Y luego no dijo nada más, porque Atilo cambió de posición y ella se quedó sin aliento y agarró las caderas de él, apretándose contra ellas salvajemente. Atilo la embistió con una intensidad de la que no se creía capaz, quedándose exhausto sobre ella cuando todo terminó. Pero sentía que su placer era más común, menos desconocido.
—Supongo que no te habrás encamado con esa minucia tuya todavía.
Alzándose sobre los codos, Atilo miró a la mujer desnuda tendida debajo de él. La burla en su voz hizo que Atilo la agarrara de los brazos. Esta vez la montó con más intensidad, arrancando jadeos de su cuerpo a embestidas. Hasta que se desplomó sin aliento atravesado sobre ella, con la frente apoyada en la almohada.
—Supongo que no —dijo Alexa.
La camarera que entró por la mañana temprano para recibir las órdenes del día, traer más té y recortar las mechas de las velas, en ningún momento mostró que se había dado cuenta de que había alguien más en la cama de su señora. El sonido de alguien usando el orinal de Alexa despertó a Atilo.
—¿Has conocido a mi stregoi? —preguntó, dejando caer su camisón. Todavía aturdido por el sueño Atilo negó con la cabeza. ¿Alexa tenía una stregoi?

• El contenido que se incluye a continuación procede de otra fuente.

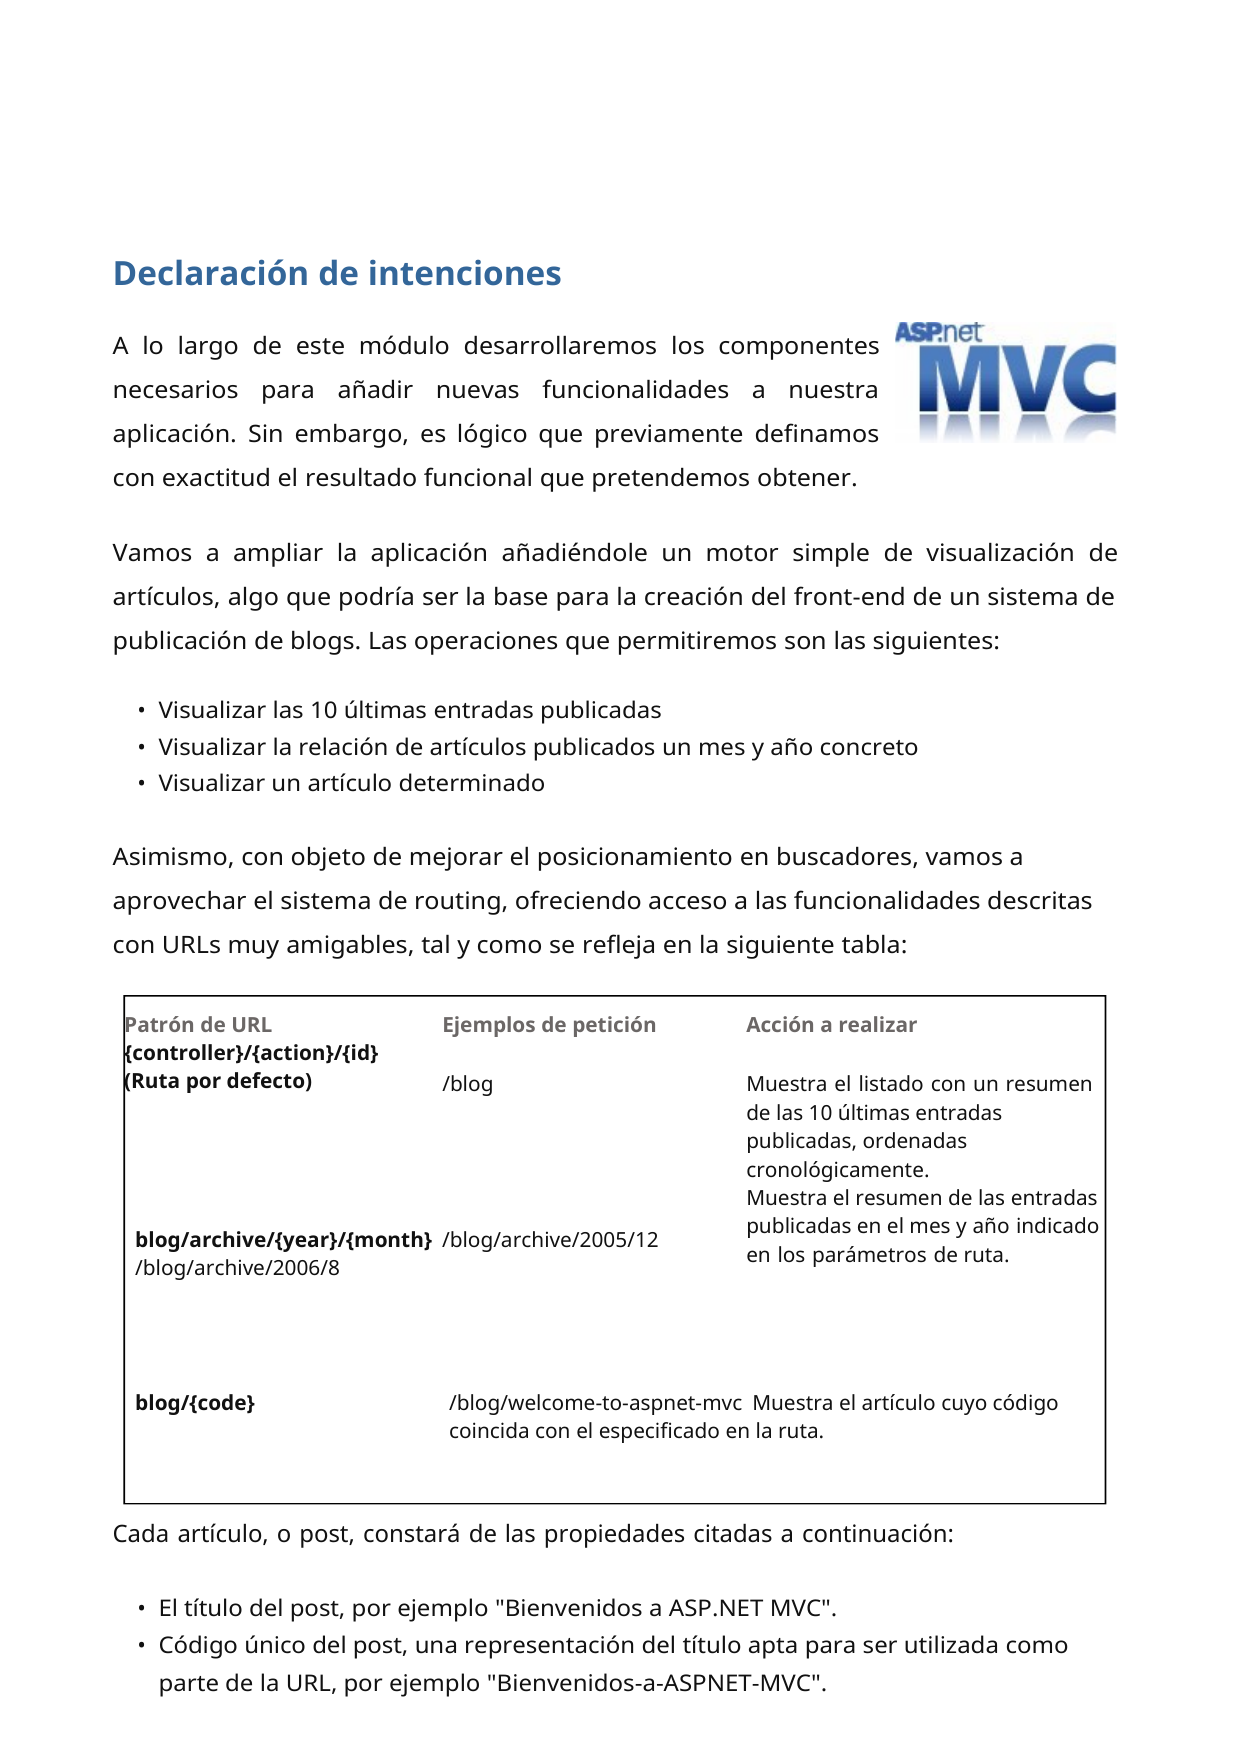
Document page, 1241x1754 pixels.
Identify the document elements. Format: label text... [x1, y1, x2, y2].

Una hija de las brujas salvajes…
—Deberías —dijo la duquesa Alexa—. De hecho, debes. Envía un mensaje a Desdaio diciendo que has sido retenido por unos asuntos del Consejo. Y dile que todo continúe como siempre en la casa. Es hora de que elaboremos un plan.
—¿Para esta noche?
—No —dijo la duquesa Alexa, dejando un leve beso en la mejilla de Atilo—. Tenemos un mes para preparar nuestra trampa. Pídele plata al tesorero y haz que la conviertan en alambre. Envía ese alambre a los cordeleros de Arzanale. Daré órdenes para que tejan una red. Y deja que me encargue de lo demás.
Atilo intentaba contener el temblor.